MOSFET Handling Techniques
The gate the insulated so high input resistance and capacitance can accommodate very high static charge. This charge can damage the MOSFET. That is why one should be aware that how to handle MOSFET when used in a circuit.
- Usually a wire ring is rounded on the MOSFET leads. Don’t remove them until you are just going to install it in the circuit. Otherwise if leads touched each other, leakage current from the gate can damage the device
- Don’t remove MOSFET device when the circuit is ON
- All testing instruments should be grounded to earth ground.
MOSFET vs BJT
There are many reasons we can compare between both types of transistors
- BJT contains both types of currents i.e hole and electrons. In other words you can say the current contains both majority and minority carriers. Whereas in MOSFET most of the current consist of majority carriers.
- The input resistance of MOSFET is very high as compared to BJT. You can observe from the above discussion on MOSFET, the resistance is almost infinite because gate is insulated from the body of the MOSFET. That is why MOSFETs are good amplifiers as compared to BJTs.
- MOSFET are smaller in size as compared to BJT. So one BJT can be replaced by many MOSFETs. Small size is one of the major reasons software speed.
- MOSFETs consume less power as compared to BJTs. BJTs have constant voltage drop equal to their barrier potential.
Some Common Questions and Their Answers
Why MOSFET is called IGFET?
IGFET means “Insulated Gate Field Effect Transistor”. As you can see in figure-1 above the gate is insulated from the main channel with SiO2 layer. Thats is why it is called IGFET.
Why MOSFET is a majority carrier device?
If you remember BJT current flows from emitter to base and then to collector. In the case of NPN transistor electrons are majority carriers in emitter and they are the minority carriers in the base. So the current in BJT contains both minority and majority carriers. But if you observe above figures from fig-3 to fig-6. Either it is enhancement MOSFET (P or n- channel) or depletion MOSFET (p or n-channel) the channel is always made by one type of carriers (holes or electrons) which are in majority in the channel. That is why MOSFET is called a majority carrier device.

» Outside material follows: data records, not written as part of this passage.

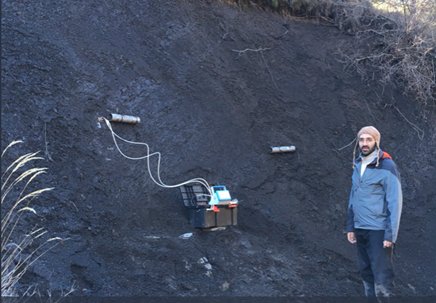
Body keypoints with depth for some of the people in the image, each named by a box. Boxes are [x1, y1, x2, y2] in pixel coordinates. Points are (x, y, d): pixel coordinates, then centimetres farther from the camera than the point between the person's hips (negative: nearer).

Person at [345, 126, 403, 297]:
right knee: (366, 274, 13)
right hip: (360, 230, 7)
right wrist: (350, 227, 12)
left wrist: (390, 235, -16)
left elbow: (395, 202, -13)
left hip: (378, 231, -7)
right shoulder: (358, 165, 11)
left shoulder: (386, 166, -10)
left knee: (382, 278, -7)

Why MOSFETis better than JFET?
Let’s compare n-channel MOSFET and JFET to understand this question. In case of n-channel JFET if we apply positive pulse at the gate the junction will be forward biased. This is undesirable because JFET is designed to work by reverse biasing the PN junction. In MOSFET the gate is insulated from the channel. But MOSFET is also sensitive to electrostatic charge.
Why MOSFET is called unipolar?
Because only one type of current passes through the channel i.e hole current or electronic current
Who invented MOSFET?
Muhammad Atalia and Dawon Kahng invnted MOSFET in Nov 1959.
When does MOSFET turn on?
Every MOSFET has threshold value provided on the data sheet. Providing voltage greater than threshold voltage turns ON the MOS device.